Cevons had already been constructing a state-of-the-art building on the property for over a year and finally moved into the building for only about two weeks, after which the AG’s letter was received.
The lease granted to Cevons on December 18, 2018, was for a period of 50 years but on February 16, 2021, the Attorney General, said that it was of no effect and the land must be returned. He pointed out that GLSC had no legal authority to lease the said land to Cevons or anyone else as the power to sell State lands does not reside in the GLSC Commissioner but rather the President by virtue of Section 3 (1) of the State Lands Act, Chapter 62:01.

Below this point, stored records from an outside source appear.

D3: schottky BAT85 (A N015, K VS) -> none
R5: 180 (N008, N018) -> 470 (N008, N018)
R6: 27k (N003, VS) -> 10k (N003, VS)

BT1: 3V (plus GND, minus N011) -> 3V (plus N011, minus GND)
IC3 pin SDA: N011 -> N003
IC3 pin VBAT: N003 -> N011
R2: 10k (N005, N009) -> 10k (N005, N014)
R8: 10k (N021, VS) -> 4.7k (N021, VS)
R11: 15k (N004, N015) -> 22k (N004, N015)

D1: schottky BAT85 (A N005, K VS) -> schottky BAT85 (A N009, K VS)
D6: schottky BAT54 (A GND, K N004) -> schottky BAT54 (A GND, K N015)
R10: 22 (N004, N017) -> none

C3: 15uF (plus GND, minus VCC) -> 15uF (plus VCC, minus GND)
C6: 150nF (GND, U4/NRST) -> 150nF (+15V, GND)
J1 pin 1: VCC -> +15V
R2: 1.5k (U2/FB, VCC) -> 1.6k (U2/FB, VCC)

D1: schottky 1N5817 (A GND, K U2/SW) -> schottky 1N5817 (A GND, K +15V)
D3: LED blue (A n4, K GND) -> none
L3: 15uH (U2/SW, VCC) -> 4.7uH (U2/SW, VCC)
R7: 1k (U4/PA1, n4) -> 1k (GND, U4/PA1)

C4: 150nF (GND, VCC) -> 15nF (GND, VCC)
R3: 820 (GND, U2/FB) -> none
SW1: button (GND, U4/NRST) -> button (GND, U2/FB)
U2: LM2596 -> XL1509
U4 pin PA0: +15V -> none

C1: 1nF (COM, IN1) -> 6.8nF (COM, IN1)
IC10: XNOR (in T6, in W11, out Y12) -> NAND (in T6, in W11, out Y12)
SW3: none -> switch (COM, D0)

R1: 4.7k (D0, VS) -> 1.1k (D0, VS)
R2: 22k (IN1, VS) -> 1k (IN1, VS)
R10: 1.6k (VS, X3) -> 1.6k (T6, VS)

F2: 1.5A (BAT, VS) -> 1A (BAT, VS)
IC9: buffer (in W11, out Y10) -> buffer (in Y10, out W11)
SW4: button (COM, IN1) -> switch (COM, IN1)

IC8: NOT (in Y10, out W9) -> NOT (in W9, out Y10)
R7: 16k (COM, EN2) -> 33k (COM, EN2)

However, Archer told Village Voice News that there was nothing unlawful about the transaction he conducted with the GLSC. According to him, he followed all of the required legal procedures.
“We went through all of the application processes,” he said while noting that permission was granted at all three tiers – at the level of the Georgetown Mayor and City Council, the Central Housing and Planning Authority and the GLSC.
“We had a government valuation of $47M; they throw that out and we had to pay $100M instead. So it is not as though we were specially favoured, because the government valuation was $47M and we were made to pay $100M,” the CEO said.
The Attorney General, in the letter, said he had taken note of the fact that Cevons had paid “a substantial sum of money” for the property, however, such a payment is not catered for in the State Lands Act and Regulations.
Though the Attorney General gave him an ultimatum, back in February Archer hoped that good sense would prevail. He pointed out that though fairly young, Cevons has been contributing to the development of Guyana, and has in its employ over 200 persons.
Subsequently, in May 2021 at a press conference, Vice President Bharrat Jagdeo said that legal proceedings to repossess lands sold to Cevons would no longer be pursued and the Government will go instead after “the people who acted illegally”. It was noted that the Government had settled on the matter with Cevons.